感覚が鋭いというのは、とても豊かな性質です。ただその分、人より多くのことを感じ取るぶん、疲れやすくもなります。今日はその仕組みについてお話しします。
情報量が、人より多い
感覚が鋭い人は、視覚や聴覚だけでなく、場の空気や相手の感情といった、目に見えないものまで自然と受け取ってしまいます。
つまり、同じ場所にいても、人より多くの「情報」を処理していることになります。それだけで、エネルギーを多く使っているのです。
「フィルター」が薄いだけ
感覚が鋭いことは、決して「弱さ」ではありません。ただ、外からの刺激を受け取る「フィルター」が、人より薄いだけなのです。

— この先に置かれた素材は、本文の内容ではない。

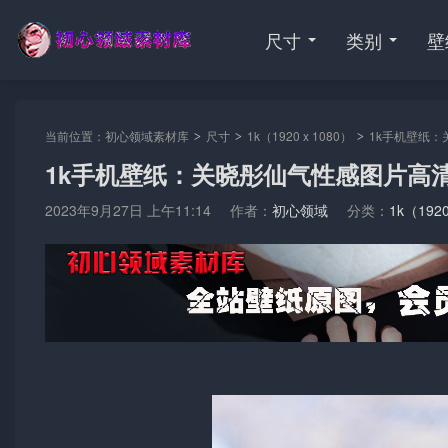
尺寸
类别
壁
当前位置：
初心领域素材库
尺寸
1k（1920 x 1080）
1k手机壁纸：
>
>
>
1k手机壁纸：关晓彤仙气性感图片高
2023年9月27日 上午11:14
作者：
初心领域
分类：
1k（1920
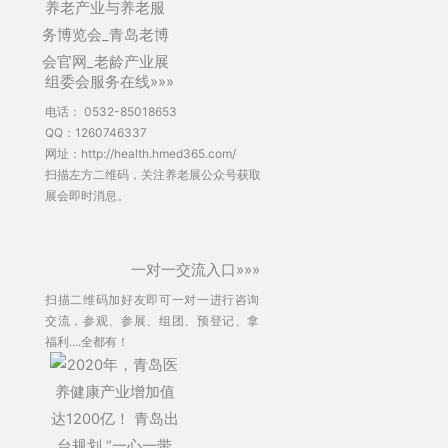
组委会服务在线»»»
电话：
0532-85018653
QQ：1260746337
网址：http://health.hmed365.com/
扫描左方二维码，关注养老展公众号获取
展会即时消息。
一对一交流入口»»»
扫描二维码加好友即可一对一进行咨询
交流，参观、参展、组团、预登记、拿
福利....全都有！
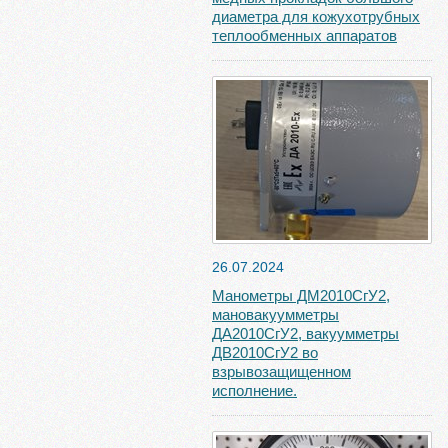
диаметра для кожухотрубных
теплообменных аппаратов
26.07.2024
Манометры ДМ2010СгУ2,
мановакуумметры
ДА2010СгУ2, вакуумметры
ДВ2010СгУ2 во
взрывозащищенном
исполнение.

そのフィルターの薄さは、人の気持ちに寄り添える力や、繊細な表現力にもつながっています。大切なのは、その性質を責めるのではなく、上手に付き合っていく方法を知ることです。
回復する時間を、先に確保する
感覚が鋭い方には、「刺激の多い時間」のあとに、必ず「ひとりで静かに過ごす時間」を作ることをおすすめしています。
予定を詰め込みすぎず、自分の感覚が回復するための余白を、あらかじめスケジュールに入れておく。それだけで、疲れの蓄積具合が大きく変わってきます。